As far as whether you’re on the hook for what’s been done so far with the car still not repaired to driveability, probably not if they led you to believe those repairs would be sufficient. Practically speaking, though, a lot of shops would not be inclined to let the car be towed out with a bill of that size unpaid. You’d likely win in court, but chances are you’d have to take it that far to prevail.
It’s a 2000 Honda CRV. So 4 wheel drive. (or awd… I don’t know the difference. See previous note about my automotive knowledge.)
Here’s how he just explained it.
The transaxle differential broke. That’s what needs replacing. He got a price for a rebuilt one of $2,700 + tax (installed, and includes the $800 for the axles), or $3,400 + tax (installed, plus axles) for a new unit with a 1-year warranty.
I said I needed to think about it and call him back. Wondering if it’s time for a new car, which would really suck as we were hoping this would have another 3 years in it to avoid simultaneous car payments (my car is 2 years old).
PS - by broken, what I meant was : wife said car was fine going straight. But when she tried turning, there’d be a huge bump like it was going over a speed bump or something.
Thanks for the info. Basically, it makes sense, though I’m curious why the axles needed to be replaced.
I haven’t priced this repair, but the figures quoted don’t sound out of line.
This problem doesn’t necessarily mean the vehicle should be replaced. It’s one of the more painful things to break (expletives are certainly appropriate), but doesn’t particularly suggest that other items are soon to fail. Note that the differential in this vehicle takes a special Honda-only fluid (dual pump fluid), and the maintenance schedule calls for replacing the fluid at 90,000 miles. It’s conceivable that if this was overlooked, and the mileage is well beyond 90K, that might have been a factor in its demise.
This is one of those situations where there’s really no good alternative to fixing it. Pretty tough to sell a car that doesn’t drive right, or doesn’t drive at all. Overall, though, odds are good that once it’s fixed you can get several more years of use out of it, assuming it’s in generally good condition.
I used to work for a Honda dealership and we had problems like this all the time with that generation CRV.
There is a TSB (Technical Service Bulletin) about it.
The fix was to drain the rear differential and fill it back up with the updated Honda Genuine Dual Pump Fluid. The drive in circles (both left and right) in an empty parking lot for about 5 minutes, drain the fluid and fill it back up. Solves the problem nearly every time.
I haven’t worked for Honda since 2007 but I remember that TSB distinctly.
Unless the axles were broken (which is unlikely in the rear since not much torque gets back there) the axles should not have been replaced.
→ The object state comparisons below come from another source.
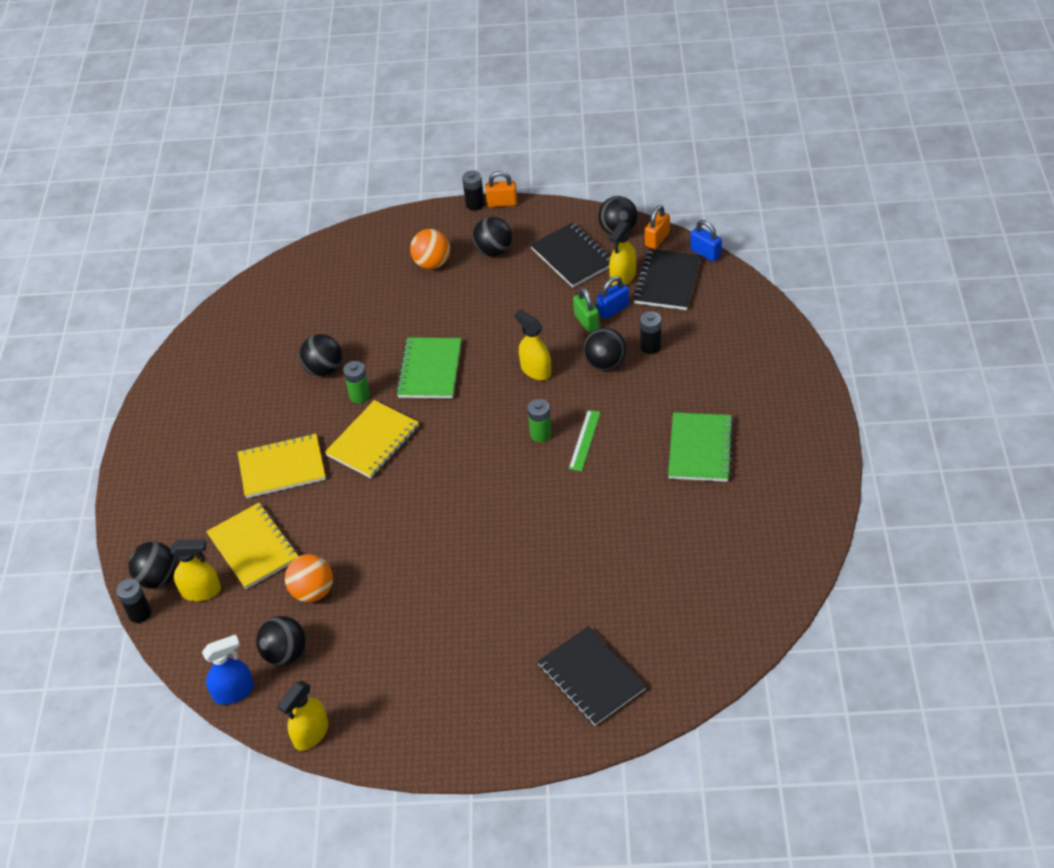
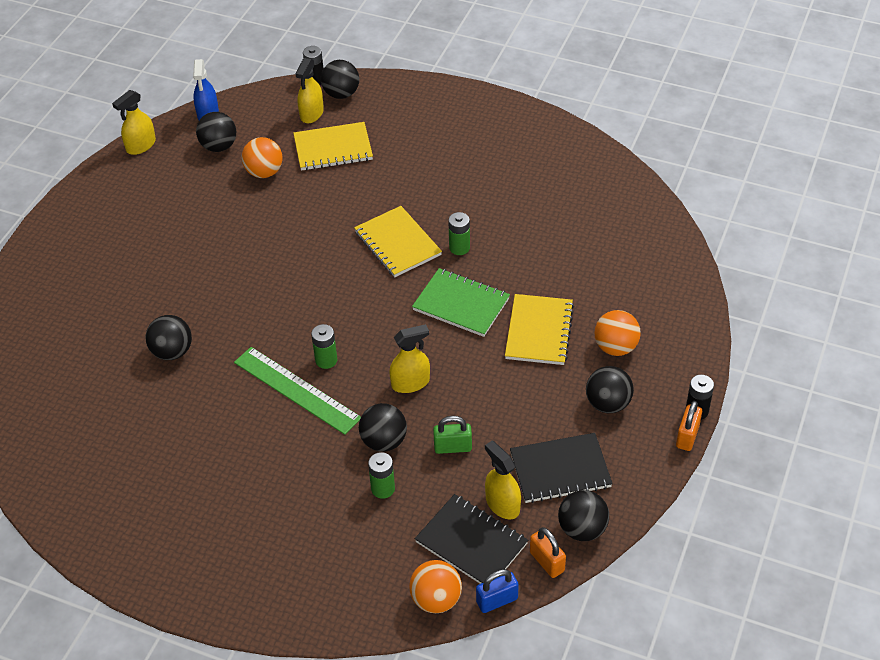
camera: 110 degrees right, 0 degrees up
(282, 468) = (406, 181): yellow notebook -> yellow notebook (539, 331)
(311, 734) = (141, 145): yellow spray bottle -> yellow spray bottle turned 105 degrees counterclockwise
(324, 369) = (509, 232): black ball -> black ball (172, 352)
(585, 440) = (296, 390): green ruler -> green ruler, size x1.83
(591, 677) = (55, 310): black notebook -> none
(613, 309) = (457, 477): blue padlock -> none
(650, 346) = (383, 488): black battery -> green battery
(700, 449) = (223, 475): green notebook -> none
(726, 283) = (436, 599): none -> orange ball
Automagic – according to repair shop, the axles were broken (in the front only).
Any way I can find out – after the repair has been completed – if he was telling the truth?
Or if he misdiagnosed?
With a $4,000 repair we are probably going to have to buy a new car. No sense spending $4K on a car that will be worth $3,500 when it’s working. Ugh. Timing couldn’t be worse.
I had a brain lapse. Even though you said “transaxle differential,” I started thinking about the rear differential. The transaxle differential doesn’t use the dual pump fluid, it’s integral with the transmission. Is the repair being offered a tranny replacement?
Those front axles would have been replaced. Inspection of the old ones should reveal the problem. I’m still curious about what would have been wrong with them.